▸ Exercise goal: Return every line of the records, exact and in full, until you have returned the line with "index mcp: (762, 741)", and include none of the pictures.

▸ Exercise inputs:

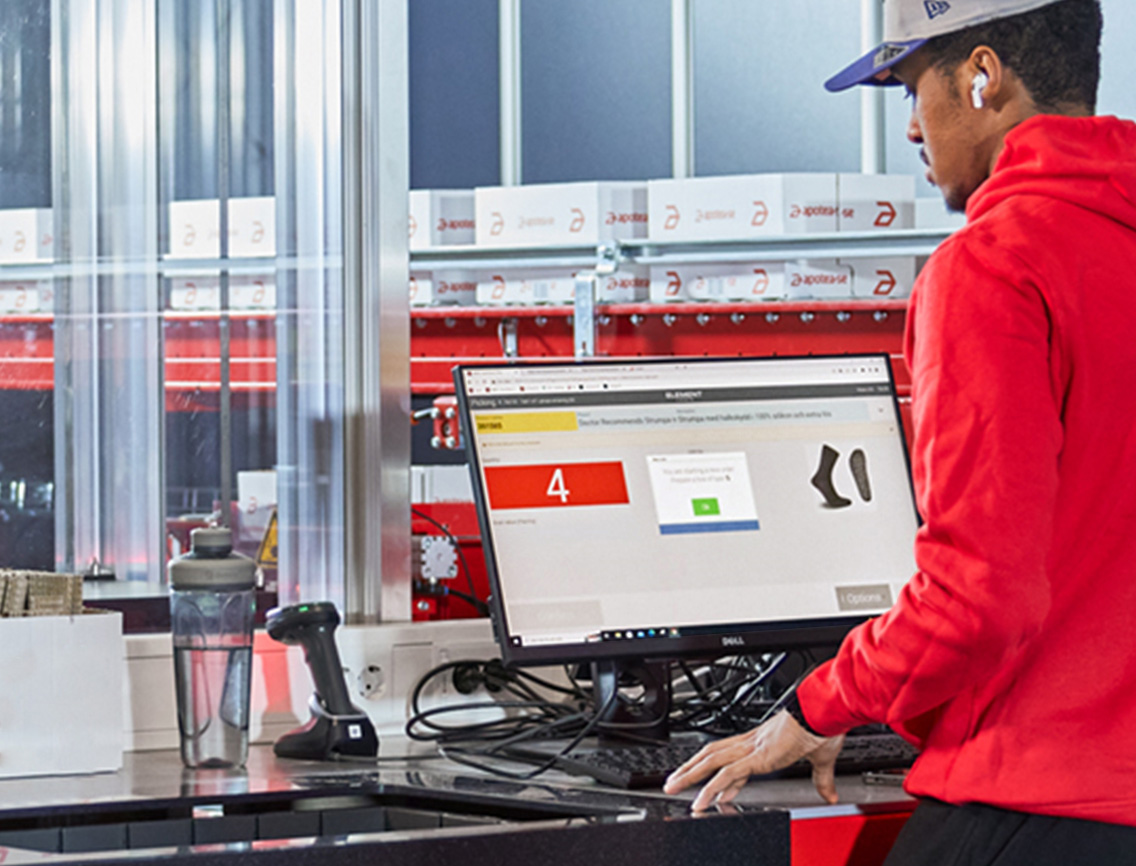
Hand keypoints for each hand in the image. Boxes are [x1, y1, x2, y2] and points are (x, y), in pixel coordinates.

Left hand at [662, 710, 844, 810]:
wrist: (823, 713)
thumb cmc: (821, 727)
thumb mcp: (819, 759)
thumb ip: (821, 778)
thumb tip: (829, 792)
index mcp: (762, 741)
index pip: (731, 757)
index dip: (716, 772)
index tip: (709, 788)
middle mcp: (752, 743)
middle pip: (711, 754)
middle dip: (690, 768)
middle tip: (674, 780)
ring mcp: (751, 749)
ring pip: (711, 762)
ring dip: (690, 776)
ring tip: (674, 788)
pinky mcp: (757, 757)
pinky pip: (728, 773)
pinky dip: (712, 786)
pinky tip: (703, 799)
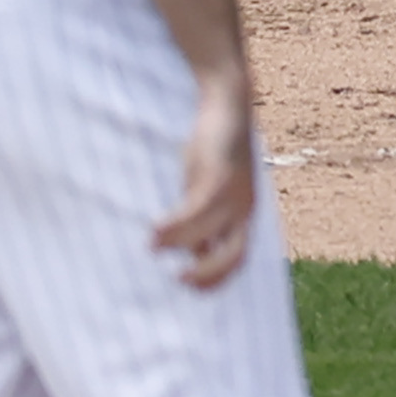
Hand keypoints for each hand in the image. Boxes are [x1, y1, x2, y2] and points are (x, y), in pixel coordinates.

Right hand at [153, 71, 257, 289]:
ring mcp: (235, 193)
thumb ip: (202, 220)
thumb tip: (190, 252)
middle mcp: (244, 208)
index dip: (216, 279)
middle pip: (236, 255)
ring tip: (151, 245)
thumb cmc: (213, 154)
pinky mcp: (220, 175)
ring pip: (210, 233)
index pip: (238, 259)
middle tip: (178, 280)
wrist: (229, 107)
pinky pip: (198, 209)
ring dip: (179, 244)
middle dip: (208, 273)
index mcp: (243, 214)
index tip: (188, 289)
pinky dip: (176, 224)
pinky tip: (154, 228)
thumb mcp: (207, 191)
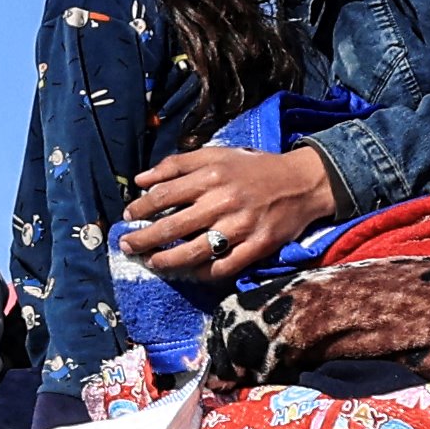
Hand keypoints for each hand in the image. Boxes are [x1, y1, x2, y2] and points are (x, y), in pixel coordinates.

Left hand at [124, 143, 338, 278]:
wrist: (302, 182)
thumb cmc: (254, 168)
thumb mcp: (217, 155)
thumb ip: (178, 164)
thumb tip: (141, 179)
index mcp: (210, 176)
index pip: (163, 195)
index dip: (140, 208)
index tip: (128, 216)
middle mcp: (222, 202)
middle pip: (172, 226)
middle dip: (143, 239)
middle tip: (127, 246)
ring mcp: (239, 228)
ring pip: (193, 252)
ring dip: (166, 261)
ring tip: (152, 262)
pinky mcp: (256, 247)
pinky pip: (222, 268)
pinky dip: (202, 273)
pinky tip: (189, 272)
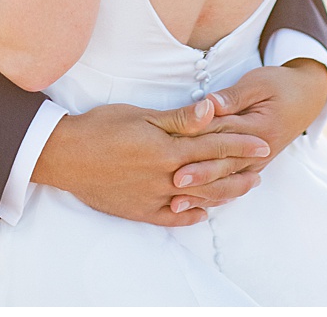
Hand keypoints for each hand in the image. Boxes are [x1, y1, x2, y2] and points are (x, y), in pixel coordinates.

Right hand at [32, 99, 272, 226]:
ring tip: (241, 189)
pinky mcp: (141, 211)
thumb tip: (211, 110)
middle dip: (240, 170)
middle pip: (213, 176)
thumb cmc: (99, 128)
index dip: (240, 144)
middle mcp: (167, 178)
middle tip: (261, 167)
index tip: (262, 142)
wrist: (64, 156)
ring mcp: (155, 198)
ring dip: (224, 194)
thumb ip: (178, 118)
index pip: (215, 147)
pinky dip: (192, 215)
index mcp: (168, 151)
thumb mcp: (140, 116)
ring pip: (199, 198)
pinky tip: (203, 211)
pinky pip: (174, 218)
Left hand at [173, 61, 326, 201]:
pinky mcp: (254, 165)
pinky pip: (234, 183)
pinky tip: (199, 205)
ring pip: (227, 179)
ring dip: (203, 192)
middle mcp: (258, 151)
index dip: (196, 141)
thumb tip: (209, 103)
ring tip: (178, 204)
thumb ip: (232, 97)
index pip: (221, 134)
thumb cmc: (278, 86)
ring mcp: (257, 161)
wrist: (307, 97)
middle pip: (223, 163)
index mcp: (258, 128)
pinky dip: (216, 195)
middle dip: (198, 174)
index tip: (173, 149)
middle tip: (174, 182)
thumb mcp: (257, 84)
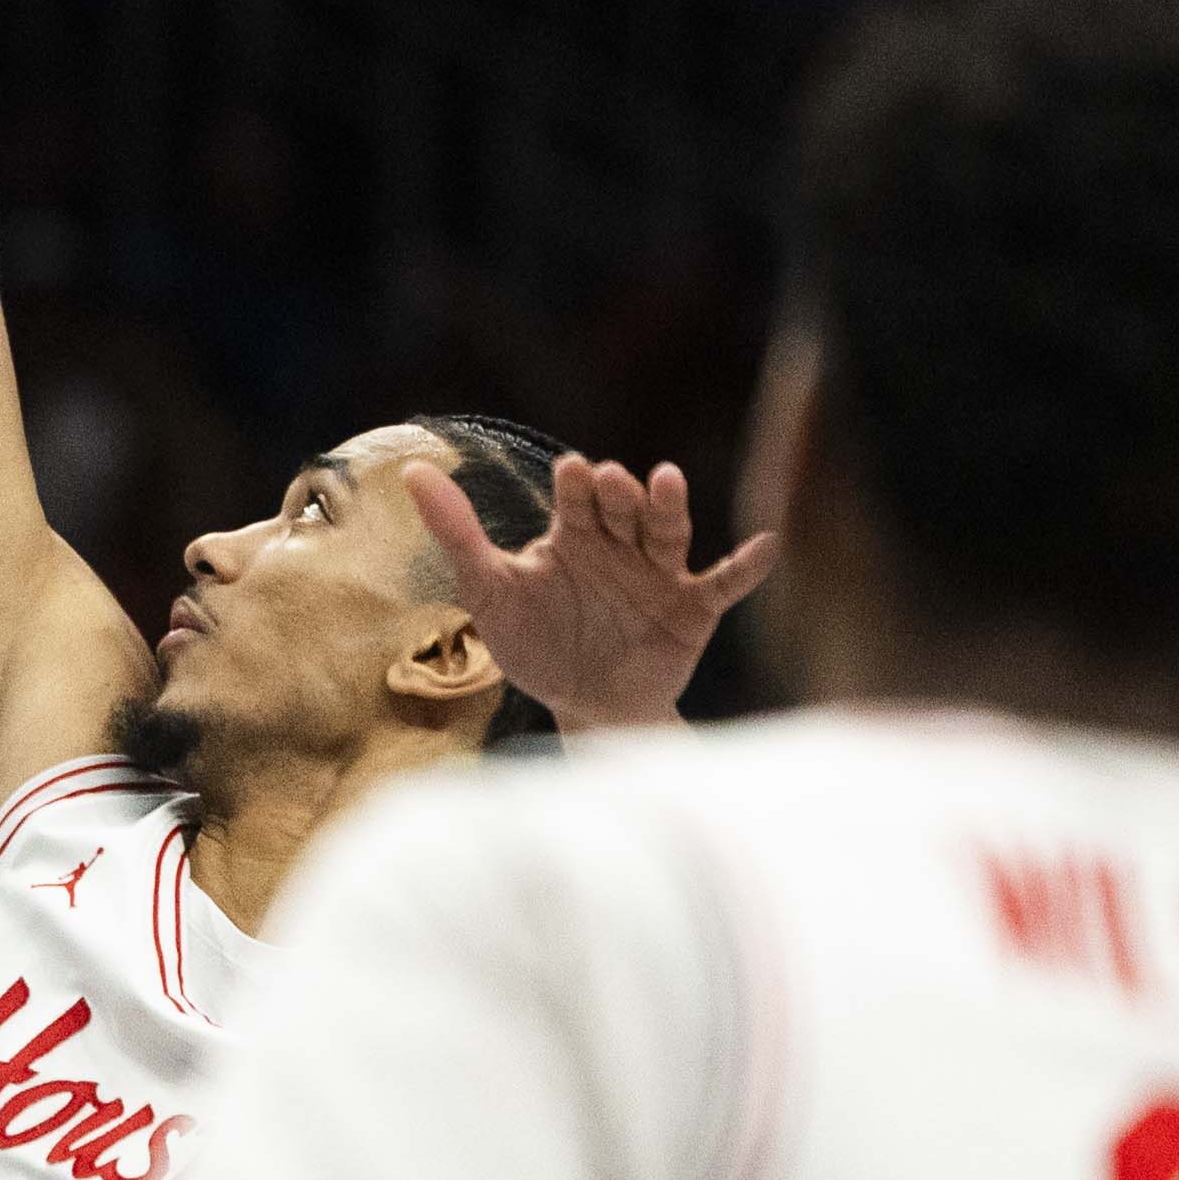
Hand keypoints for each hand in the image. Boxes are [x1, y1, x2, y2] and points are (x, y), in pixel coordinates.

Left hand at [408, 455, 779, 733]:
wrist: (583, 709)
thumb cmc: (535, 644)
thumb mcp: (489, 591)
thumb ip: (458, 534)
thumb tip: (411, 470)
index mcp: (574, 535)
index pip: (576, 500)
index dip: (575, 486)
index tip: (570, 471)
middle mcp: (620, 545)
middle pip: (624, 508)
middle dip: (619, 494)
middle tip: (612, 479)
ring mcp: (659, 576)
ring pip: (668, 533)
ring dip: (668, 508)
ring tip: (665, 479)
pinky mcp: (691, 611)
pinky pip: (722, 585)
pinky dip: (745, 566)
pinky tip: (767, 545)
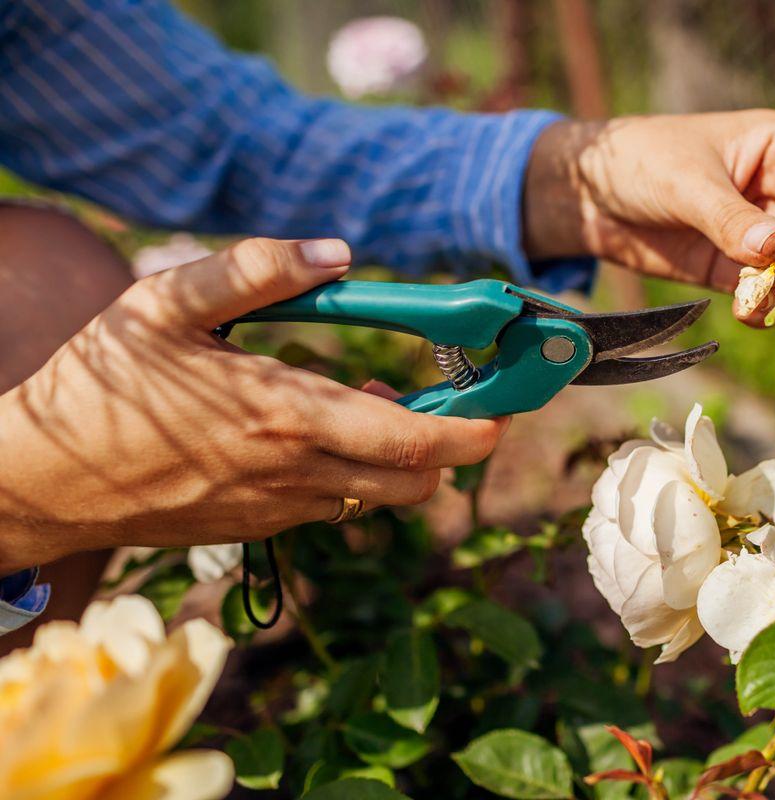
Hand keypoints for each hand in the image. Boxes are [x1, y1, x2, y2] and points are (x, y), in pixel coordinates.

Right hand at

▸ Reply to the task:
Hand keypoints for each hand in the image. Boxes are [x1, y1, x2, y2] and points are (x, y), in pixel coordinates.

Left hand at [662, 710, 844, 810]:
wrist: (823, 713)
thumb cmc: (821, 727)
thumb mcp: (819, 759)
thumb ip: (821, 778)
thumb tip: (829, 792)
index mcp: (762, 741)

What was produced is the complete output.